■ INSTRUCTIONS FOR THE TASK
From the listing below, work out how many lines contain "тему"; the answer is that number and nothing more.

■ RECORDS FOR THE EXERCISE
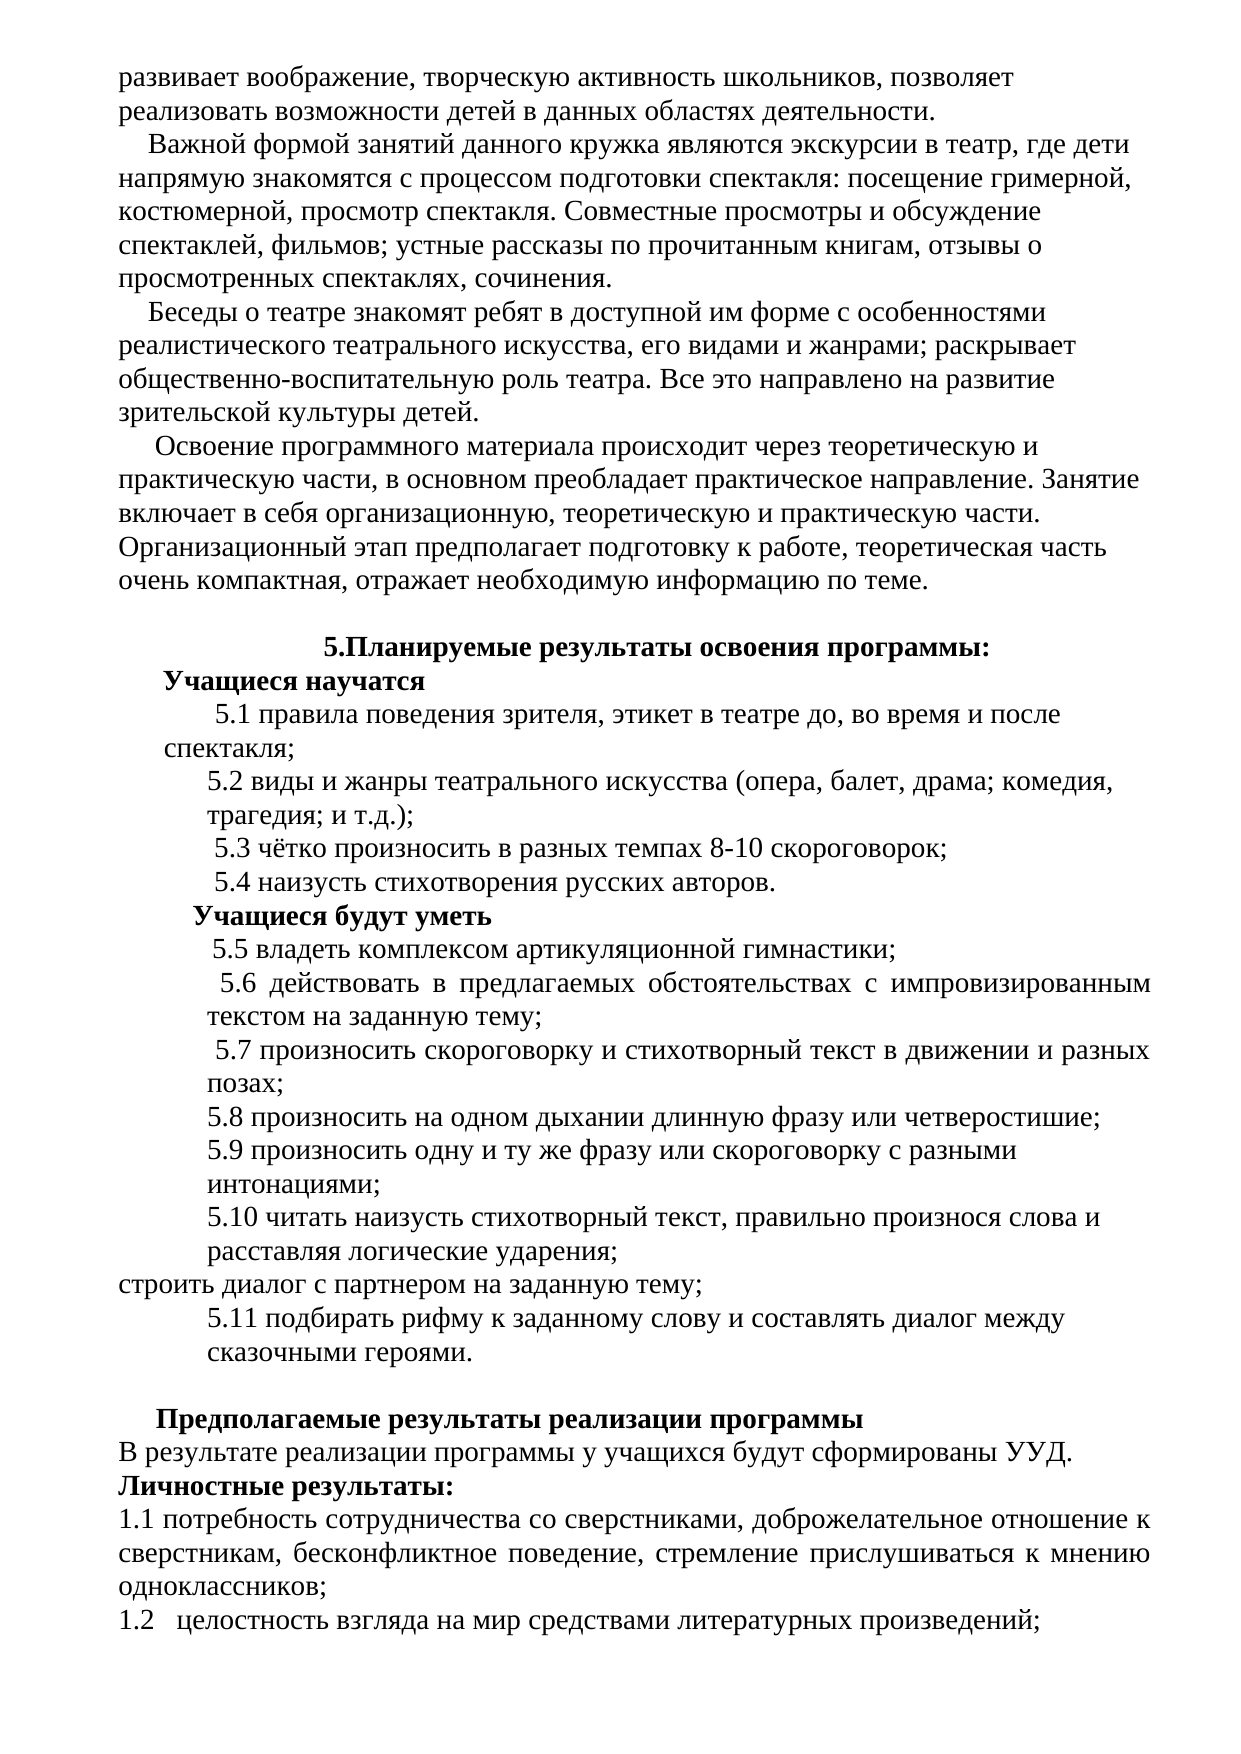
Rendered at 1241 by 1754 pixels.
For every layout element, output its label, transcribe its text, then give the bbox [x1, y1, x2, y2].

text 5.2 виды и жанры театрального искусства (опера, балет, драма; комедия, трагедия; и т.д.); [207, 763, 1152, 831]
text 5.7 произносить скороговорку и стихотворный текст в движении и разных позах; [207, 1032, 1152, 1099]
text 5.8 произносить на одном дыхании длинную фразу или четверостишие; [207, 1099, 1152, 1132]
text Важной формой занятий данного кружка являются экскурсии в театр, где дети напрямую знакомятся с процессом подготовки спектакля: посещение гримерной, костюмерной, просмотр спектакля. Совместные просмотры и обсуждение спектаклей, фильмов; устные рассказы по прочитанным книгам, отзывы о просмотренных спектаклях, сочинения. [118, 126, 1152, 294]
text Учащиеся будут уметь [148, 898, 1152, 931]
text 5.3 чётко произносить в разных темпах 8-10 скороговорок; [192, 831, 1152, 864]
text 5.Планируемые результаты освоения программы: [118, 629, 1152, 663]
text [118, 59, 1152, 126]
text строить диалог с партнером на заданную тему; [118, 1267, 1152, 1300]
text В результате реализации программы у учащихся будут сформированы УУД. [118, 1434, 1152, 1468]
text 5.4 наизусть стихотворения русских авторов. [192, 864, 1152, 898]
text Предполагаемые результаты реализации программы [156, 1401, 1152, 1434]
text 1.2 целостность взгляда на мир средствами литературных произведений; [118, 1602, 1152, 1636]
text 5.9 произносить одну и ту же фразу или скороговорку с разными интонациями; [207, 1132, 1152, 1199]
text 5.5 владеть комплексом артикуляционной гимнастики; [212, 931, 1152, 965]
text 1.1 потребность сотрудничества со сверстниками, доброжелательное отношение к сверстникам, бесконфликтное поведение, стремление прислушиваться к мнению одноклассников; [118, 1501, 1152, 1602]
text Беседы о театре знакомят ребят в доступной им форме с особенностями реалистического театрального искусства, его видами и жанрами; раскрывает общественно-воспитательную роль театра. Все это направлено на развитие зрительской культуры детей. [118, 294, 1152, 428]
text 5.11 подбирать рифму к заданному слову и составлять диалог между сказочными героями. [207, 1300, 1152, 1367]
text Личностные результаты: [118, 1468, 1152, 1501]
text Освоение программного материала происходит через теоретическую и практическую части, в основном преобладает практическое направление. Занятие включает в себя организационную, теоретическую и практическую части. Организационный этап предполагает подготовку к работе, теоретическая часть очень компактная, отражает необходимую информацию по теме. [118, 428, 1152, 596]
text Учащиеся научатся [118, 663, 1152, 696]
text 5.10 читать наизусть стихотворный текст, правильно произнося слова и расставляя логические ударения; [207, 1199, 1152, 1267]
text 5.6 действовать в предлагаемых обстоятельствах с импровизированным текстом на заданную тему; [207, 965, 1152, 1032]
text 5.1 правила поведения зрителя, этикет в театре до, во время и после спектакля; [163, 696, 1152, 763]
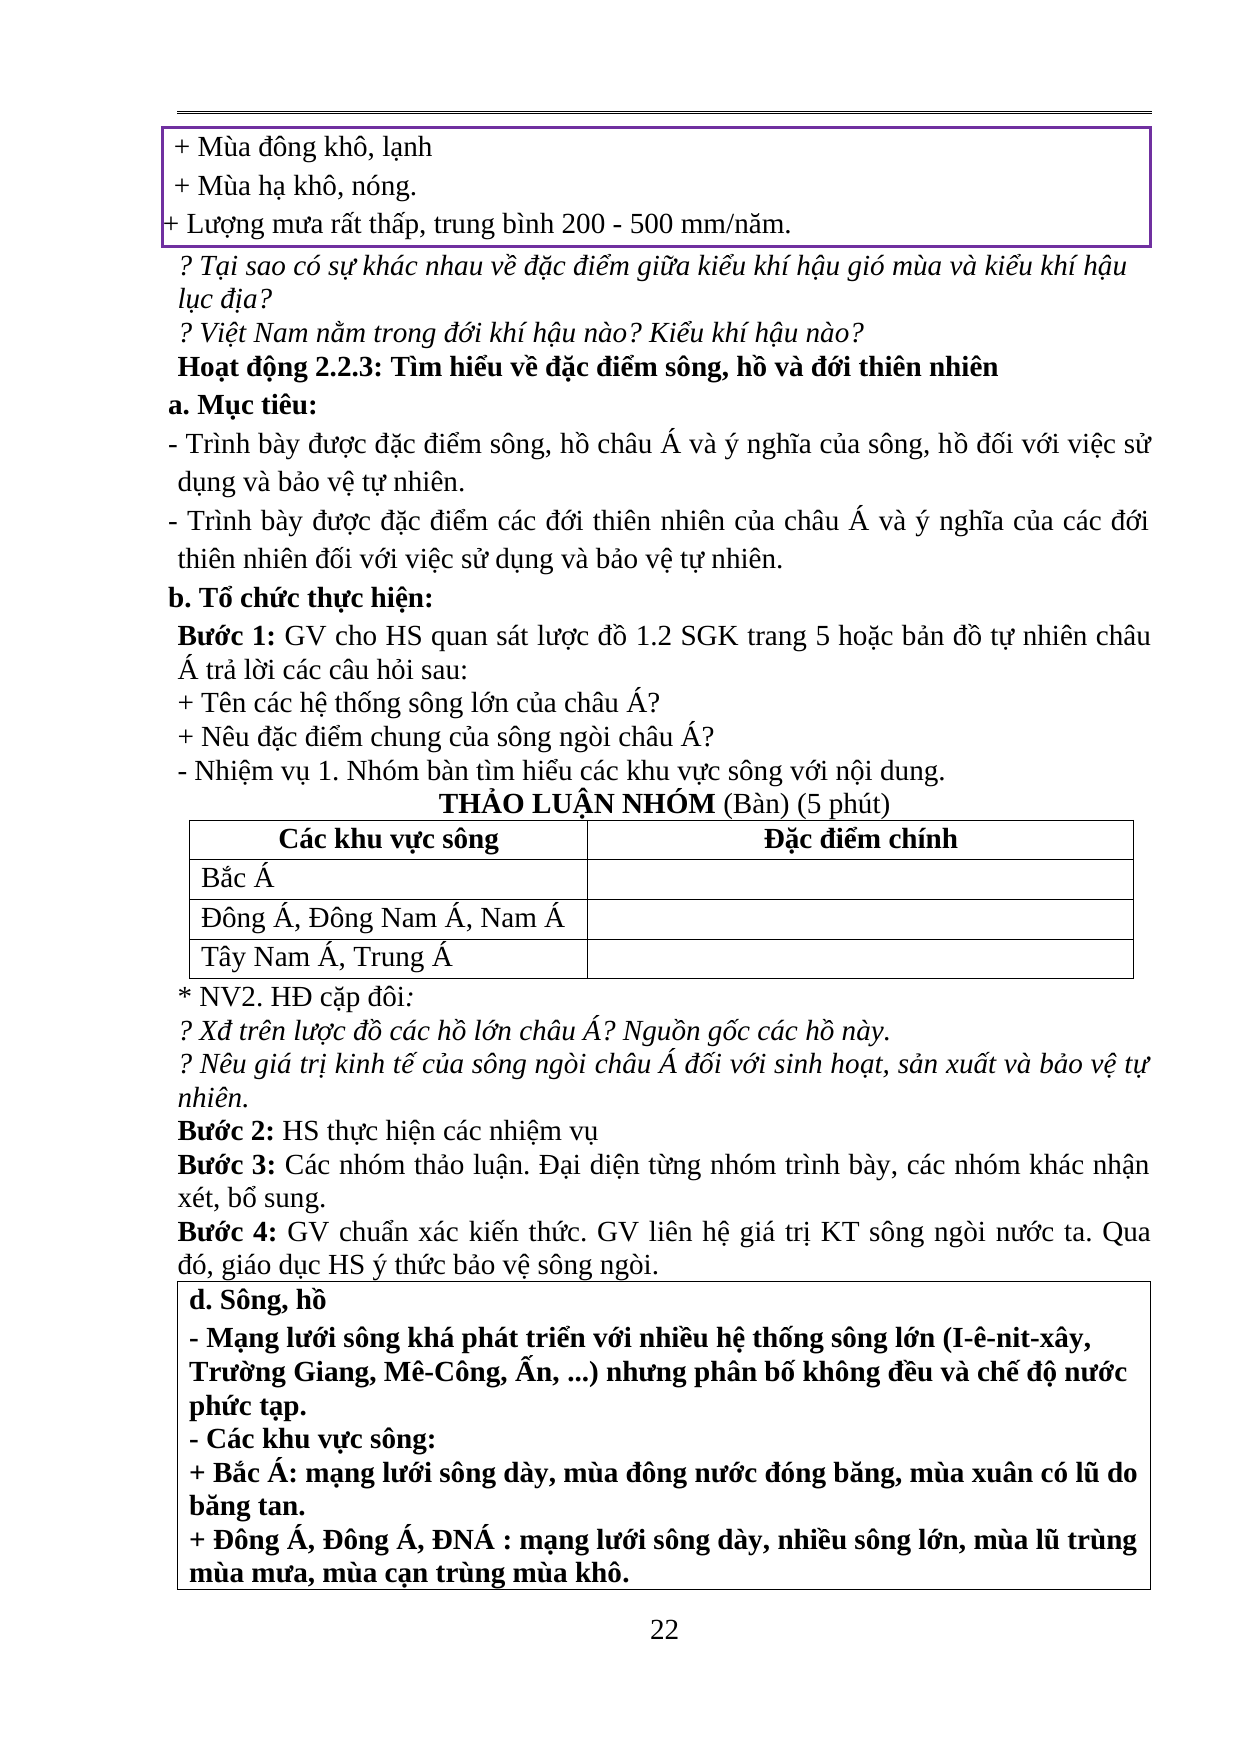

■ TASK ANSWER
2